Dr. Safran presents the case of a 14-year-old patient with bilateral ectopia lentis who was referred for cataract surgery. Dr. Safran’s decision to enlarge the capsulotomy after implanting the IOL in the capsular bag created a nightmare he had to resolve.
1. A 14-year-old boy with familial bilateral ectopia lentis is referred from 500 miles away for cataract surgery. Optical biometry finds asymmetry in the axial lengths of the patient’s two eyes (27.64 mm OS vs 24.32 mm OD). Implantation of a Tecnis Symfony Toric IOL (Johnson & Johnson Vision) on the steep axis is planned to correct the patient’s astigmatism and give him good depth of focus.
2. The capsulorhexis is initiated with a cystotome under trypan blue dye (VisionBlue, DORC). Iris retractors are used to provide countertraction and assist with the capsulorhexis.
3. The iris retractors are replaced with capsular retractors to stabilize the capsular bag. The lens is aspirated, the capsular bag is inflated with an OVD, and a modified capsular tension ring (CTR; Malyugin Modified Capsular Tension Ring, Morcher) is placed in the capsular bag.
4. A PTFE suture is passed through the eyelet and sutured to the sclera.
5. Two sclerotomies are made, and each end of the PTFE sutures is pulled through the respective sclerotomy.

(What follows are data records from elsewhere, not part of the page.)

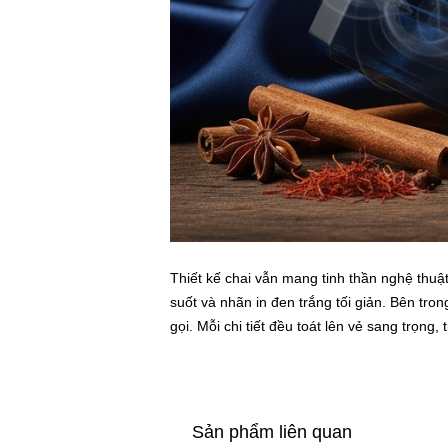
Thiết kế chai vẫn mang tinh thần nghệ thuật
suốt và nhãn in đen trắng tối giản. Bên tr
gọi. Mỗi chi tiết đều toát lên vẻ sang trọng
Sản phẩm liên quan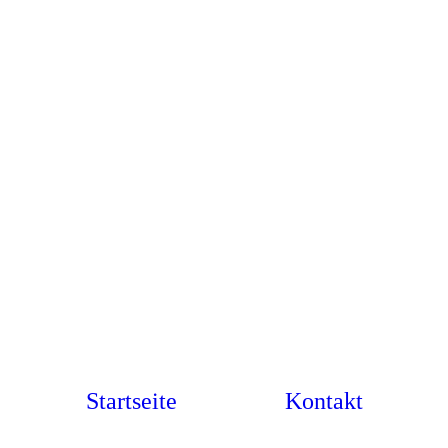
Startseite
Kontakt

6. A scleral groove is constructed to connect the sclerotomies. The scleral groove is undermined to create a shelf, and the suture is tucked underneath it.

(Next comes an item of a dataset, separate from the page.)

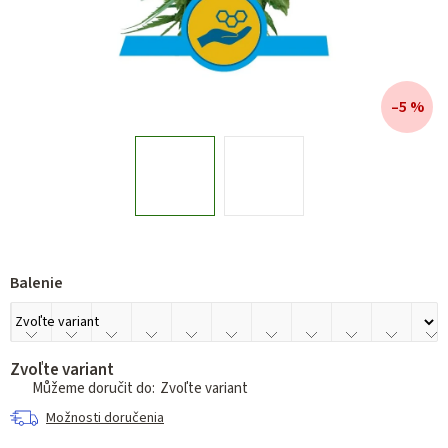
–5 %
Balenie
Zvoľte variant
Zvoľte variant
Možnosti doručenia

7. The correct toric axis is marked, and the IOL is injected into the capsular bag and rotated into position.
8. The capsulotomy is retorn to fix a slight overlap. After the first nip, the capsulorhexis begins to tear out. Another nip is made on the opposite side and then is connected to the first to complete the tear.
9. The capsular tear extends around the CTR and into the posterior capsule. An OVD is injected into the capsular bag. The capsule splits, the tear extends through the bag, and the IOL sinks into the vitreous.

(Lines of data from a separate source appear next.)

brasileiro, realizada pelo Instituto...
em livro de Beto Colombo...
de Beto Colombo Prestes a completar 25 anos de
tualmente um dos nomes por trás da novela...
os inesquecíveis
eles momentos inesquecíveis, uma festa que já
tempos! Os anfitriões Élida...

10. The IOL is removed. Two trocars are placed, and a pars plana vitrectomy is performed. The CTR is removed.
11. The eye is marked with an Agarwal Glued IOL Marker, and the Yamane technique is used to fixate the IOL. The first haptic of a CT Lucia IOL (Carl Zeiss Meditec) is captured with a TSK 30-gauge needle. The second haptic is captured 180º away, and both haptics are externalized.
12. The tips of the haptics are melted into flanges and pushed into the scleral tunnels, and the lens is centered.
13. The OVD is aspirated, and acetylcholine chloride intraocular solution is injected to constrict the pupil. The trocars are removed, and the case is completed.
14. One week after surgery, the patient’s UCVA is 20/40 OS with a refraction of plano -2.25 x 180º correcting him to 20/25. One month later, cataract surgery is performed on the other eye with a scleral-fixated modified CTR. A Tecnis Symfony Toric is implanted in the capsular bag. On postoperative day 1, the patient’s UCVA is 20/20 with a -0.25 D refraction. The patient achieved spectacle independence and was happy with the vision in both eyes.